Oleander ist normalerweise eine sehr blütenreiche Pflanze. Bildet er nur wenige oder gar keine Blüten aus, hängt dies oft mit Fehlern in der Haltung oder der Pflege der Pflanze zusammen. Welche Gründe der Auslöser für dieses Problem sein können, erfahren Sie in diesem Beitrag.
Falsche Düngung
Was das Düngen betrifft, sollten Sie bei dieser Pflanze eher zurückhaltend sein. Wird Oleander zu viel gedüngt, steckt er seine Energie in das vegetative Wachstum und vernachlässigt seine Blütenpracht. Außerdem bildet sich ein Überschuss an Stickstoff, der sich durch braune Blattränder bemerkbar macht. In diesem Fall sollten Sie die Pflanze schnellstmöglich umtopfen.
Beim zukünftigen Düngen verwenden Sie vorzugsweise einen Langzeitdünger mit einem ausgeglichenen Nährstoffverhältnis. Da diese Dünger nur in einem Abstand von 2 bis 3 Monaten verabreicht werden müssen, sind sie deutlich leichter zu dosieren.
Wassermangel
Eine weitere Ursache für ein Ausbleiben von Blüten kann ein Wassermangel sein. Oleander darf niemals zu trocken werden, denn das verträgt er gar nicht. Achten Sie an warmen Tagen darauf die Pflanze täglich zu bewässern. Das hierfür verwendete Gießwasser sollte unter keinen Umständen zu kalt oder zu kalkhaltig sein. Am besten verwenden Sie zur Bewässerung aufgefangenes Regenwasser.
Der Sommer war zu kalt

Oleander kann mit zu kühlen Temperaturen in der Sommerzeit nicht umgehen. Das zeigt er, indem er im Anschluss das Blühen verweigert. Sollten die Temperaturen im Sommer für einen längeren Zeitraum unter 18°C liegen, kann auch das der Grund sein, dass die Pflanze nicht blüht. Gegen diesen Umstand können Sie als Gärtner leider nichts unternehmen, außer im darauffolgenden Sommer wieder auf höhere Temperaturen zu hoffen.
Falscher Schnitt der Pflanze

Oleander sollte nicht geschnitten werden. Zupfen Sie vertrocknete Blüten stattdessen vorsichtig mit den Fingern ab. Da die Pflanze ihre Blüten an der Spitze des vorherigen Blütenstandes bildet, kann sie nicht mehr blühen, wenn dieser bereits abgetrennt wurde.
Ein Befall mit Schädlingen
Vor allem Blattläuse befallen Oleander oft und können dazu beitragen, dass dieser seine Blüte einstellt. Blattläuse ernähren sich vom Pflanzensaft des Oleanders. Ein sicheres Zeichen für einen Blattlausbefall sind deformierte Blätter. Handelt es sich bei den Schädlingen tatsächlich um Blattläuse, können Sie diese auch mit dem bloßen Auge erkennen.
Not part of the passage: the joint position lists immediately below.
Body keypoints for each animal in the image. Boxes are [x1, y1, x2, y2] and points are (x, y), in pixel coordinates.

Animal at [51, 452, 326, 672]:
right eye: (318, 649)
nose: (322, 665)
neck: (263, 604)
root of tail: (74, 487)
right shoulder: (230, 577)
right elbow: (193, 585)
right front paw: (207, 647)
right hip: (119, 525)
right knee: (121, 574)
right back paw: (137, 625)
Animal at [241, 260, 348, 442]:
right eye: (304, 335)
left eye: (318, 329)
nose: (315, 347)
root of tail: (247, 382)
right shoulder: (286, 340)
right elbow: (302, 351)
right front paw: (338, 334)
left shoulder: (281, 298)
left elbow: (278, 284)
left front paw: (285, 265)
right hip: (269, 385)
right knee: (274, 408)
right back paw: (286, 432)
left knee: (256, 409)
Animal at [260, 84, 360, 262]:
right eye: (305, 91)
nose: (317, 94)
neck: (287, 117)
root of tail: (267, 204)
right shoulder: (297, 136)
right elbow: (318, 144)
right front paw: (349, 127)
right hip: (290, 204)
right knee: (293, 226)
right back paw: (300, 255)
Es handelt sich um kleine Tiere, die schwarz, grün, rot, gelb oder weiß gefärbt sind.
Ein weiterer Nachteil dieser Schädlinge ist, dass sie Ameisen anlocken. Ein einfaches Hausmittel gegen Blattläuse ist eine Wasser-Essig-Mischung. Dieser Mischung können Sie bei Bedarf einige Tropfen Spülmittel hinzufügen. Sprühen Sie die Pflanze bei einem Blattlausbefall regelmäßig mit dieser Mischung ein, um die Schädlinge wieder loszuwerden.
Ein ungeeigneter Standort
Auch ein nicht geeigneter Standort, der beim Oleander schnell für Unbehagen sorgt, kann ein Grund für die fehlende Blüte sein. Oleander ist in China, Indien und dem Mittelmeerraum beheimatet. Daher mag es das Gewächs eher sonnig. Ideal ist ein Standort an einer Wand in südwestlicher Richtung. Ist der Standort sonnig, warm und windgeschützt, ist der Oleander rundum zufrieden.
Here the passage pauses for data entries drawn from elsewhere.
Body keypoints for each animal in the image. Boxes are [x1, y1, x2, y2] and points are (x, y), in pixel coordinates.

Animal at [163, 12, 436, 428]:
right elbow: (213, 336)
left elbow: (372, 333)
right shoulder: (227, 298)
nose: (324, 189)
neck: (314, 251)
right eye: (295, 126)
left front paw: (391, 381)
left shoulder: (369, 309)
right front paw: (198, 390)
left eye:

Beachten Sie bei der Wahl des Standortes zum Schutz von Kindern und Tieren unbedingt, dass die Pflanze für Kinder und Haustiere unzugänglich sein muss, da sie beim Verzehr toxische Wirkungen hervorruft.
Expertentipp
Oleander bevorzugt zwar eine starke Bewässerung, allerdings verträgt er Staunässe nicht. Kontrollieren Sie regelmäßig, ob überschüssiges Wasser nach dem Gießen auch rückstandslos ablaufen kann.